In a fast-paced world of technological innovation, leaders must continuously find the best technology to meet users' needs across their organizations. As advanced analytics and AI become everyday technologies, the challenge to support everyone and encourage collaboration between teams becomes paramount.
With Dataiku and Databricks, everyone from data professionals to business experts has what they need to collaborate and develop successful data and AI projects at scale. This blog outlines the latest integrations between Dataiku and Databricks, making it simple for data analysts and domain experts to mix Spark code and visual recipes in Dataiku and run them all on Databricks.
The key integration points are defined below and outlined with detailed examples in the subsequent sections:
- Named Databricks Connection: Connect directly into a Databricks Lakehouse to read /write Delta Tables in Dataiku.
- SQL Pushdown Computation: Pushdown Visual and SQL recipes to Databricks engine.
- Databricks Connect: Write PySpark code in Python recipes or code notebooks to be executed on Databricks cluster.
- Exchange MLFlow Models: Import a previously trained MLFlow model from Databricks into Dataiku as a Dataiku saved model for native evaluation and operationalization or export a model trained in Dataiku into Databricks.
Named Databricks Connection
The named Databricks connection allows you to load data directly from Databricks into Dataiku datasets. This gives business users the ability to access data in Lakehouse. With this direct connection, users can leverage the security and governance features of Lakehouse, as data never leaves Databricks. Users can also use the fast path to load/unload data between Databricks and other data sources via a Sync recipe.
Example load / unload from S3 bucket into Databricks
SQL Pushdown Computation
With the read/write capabilities to Databricks, you can now push down all computation of Dataiku visual recipes or SQL recipes to your Databricks cluster. This means sophisticated analytic pipelines developed in Dataiku using visual or code recipes can be processed in Databricks. This feature highlights Dataiku as a platform for all, allowing developers to write code to collaborate with peers leveraging Dataiku’s visual recipes. Either way, the entire pipeline is optimized by leveraging the computational power of Databricks.
Both visual and code recipes in Dataiku leverage the compute of Databricks
Databricks Connect
Databricks’ announcement on Databricks Connect enables developers to write PySpark code in a remote environment (think: Dataiku code recipe or notebook) to execute on Databricks. Integrated seamlessly through our Python API, Dataiku can connect to your Databricks cluster by referencing the already established Dataiku connection, eliminating the need to enter credential information each time. After loading in the dataset as a dataframe, write familiar PySpark code to perform data processing.
Write PySpark code in Jupyter notebooks to execute on Databricks
Exchange MLFlow Models
You can import previously trained MLFlow models into Dataiku, giving users access to all the ML management capabilities of Dataiku. A workflow may include training a model in Databricks, retrieving a registered model via an API call, and importing the MLFlow as a Dataiku saved model.

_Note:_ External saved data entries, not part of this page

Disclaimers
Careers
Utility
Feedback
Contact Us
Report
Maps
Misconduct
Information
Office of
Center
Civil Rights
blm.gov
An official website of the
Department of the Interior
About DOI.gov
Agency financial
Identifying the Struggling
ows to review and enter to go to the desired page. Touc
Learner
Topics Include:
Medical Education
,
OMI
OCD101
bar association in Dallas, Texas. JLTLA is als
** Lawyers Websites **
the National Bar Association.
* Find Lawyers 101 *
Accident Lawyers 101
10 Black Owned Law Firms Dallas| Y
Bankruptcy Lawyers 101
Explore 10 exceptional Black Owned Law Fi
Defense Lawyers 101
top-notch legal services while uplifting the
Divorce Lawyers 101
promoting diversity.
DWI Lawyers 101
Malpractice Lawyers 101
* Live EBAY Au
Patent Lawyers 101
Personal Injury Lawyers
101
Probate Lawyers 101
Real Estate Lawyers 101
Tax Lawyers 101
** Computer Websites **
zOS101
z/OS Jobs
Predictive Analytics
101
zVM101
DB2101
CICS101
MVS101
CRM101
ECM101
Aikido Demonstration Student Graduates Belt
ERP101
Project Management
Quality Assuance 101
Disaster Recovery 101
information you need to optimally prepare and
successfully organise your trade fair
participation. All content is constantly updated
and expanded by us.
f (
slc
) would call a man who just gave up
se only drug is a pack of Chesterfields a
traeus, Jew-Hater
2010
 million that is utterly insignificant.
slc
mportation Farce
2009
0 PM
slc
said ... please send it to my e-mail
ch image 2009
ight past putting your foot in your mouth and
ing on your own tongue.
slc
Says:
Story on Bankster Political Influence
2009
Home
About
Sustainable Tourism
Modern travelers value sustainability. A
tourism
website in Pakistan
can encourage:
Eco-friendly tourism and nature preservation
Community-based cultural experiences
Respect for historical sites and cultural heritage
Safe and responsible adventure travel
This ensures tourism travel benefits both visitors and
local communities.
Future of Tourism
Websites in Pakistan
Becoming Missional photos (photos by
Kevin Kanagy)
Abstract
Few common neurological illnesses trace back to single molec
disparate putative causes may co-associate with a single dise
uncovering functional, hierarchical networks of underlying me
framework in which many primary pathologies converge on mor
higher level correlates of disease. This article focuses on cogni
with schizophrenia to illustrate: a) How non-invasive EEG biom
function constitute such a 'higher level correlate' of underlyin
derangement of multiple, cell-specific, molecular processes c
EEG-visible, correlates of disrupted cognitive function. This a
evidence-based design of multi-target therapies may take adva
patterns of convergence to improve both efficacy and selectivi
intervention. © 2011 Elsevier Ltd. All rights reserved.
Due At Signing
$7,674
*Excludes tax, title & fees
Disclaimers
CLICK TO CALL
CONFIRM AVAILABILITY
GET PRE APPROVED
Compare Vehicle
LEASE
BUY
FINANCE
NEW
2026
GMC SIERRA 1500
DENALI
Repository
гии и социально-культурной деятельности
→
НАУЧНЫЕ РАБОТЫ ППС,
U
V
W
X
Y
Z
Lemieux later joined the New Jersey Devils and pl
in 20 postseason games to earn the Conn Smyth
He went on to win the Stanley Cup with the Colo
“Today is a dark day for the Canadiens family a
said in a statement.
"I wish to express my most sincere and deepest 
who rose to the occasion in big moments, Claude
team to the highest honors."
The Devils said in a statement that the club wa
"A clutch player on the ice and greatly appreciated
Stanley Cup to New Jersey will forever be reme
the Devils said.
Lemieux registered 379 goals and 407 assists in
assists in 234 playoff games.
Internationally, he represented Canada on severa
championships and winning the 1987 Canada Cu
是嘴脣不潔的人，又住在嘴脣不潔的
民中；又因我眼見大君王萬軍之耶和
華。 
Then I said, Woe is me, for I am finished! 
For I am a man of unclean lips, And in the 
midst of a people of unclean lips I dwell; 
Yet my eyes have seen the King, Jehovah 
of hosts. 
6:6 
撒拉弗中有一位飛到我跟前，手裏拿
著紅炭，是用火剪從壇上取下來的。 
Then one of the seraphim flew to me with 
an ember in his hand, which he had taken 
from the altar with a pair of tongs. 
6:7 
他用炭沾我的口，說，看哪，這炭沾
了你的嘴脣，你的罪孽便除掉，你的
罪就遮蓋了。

As a saved model, you can score new data with a score recipe, evaluate the performance of a model, compare multiple models or multiple versions of the model, and analyze data and performance drift. The bi-directional deployment pattern means you can also train a Dataiku model in Visual ML and export it as a MLFlow model to deploy in your Lakehouse environment.
Import a previously trained model from Databricks to score with new data in Dataiku
Bringing It All Together
This how-to guide shows how our complementing technologies provide the best-in-breed stack to unify data and domain experts. Through the power of Dataiku’s collaborative interface coupled with Databricks powerful compute and storage capabilities, actionable business outcomes are just around the corner, leaving no user, their talent, or data left behind.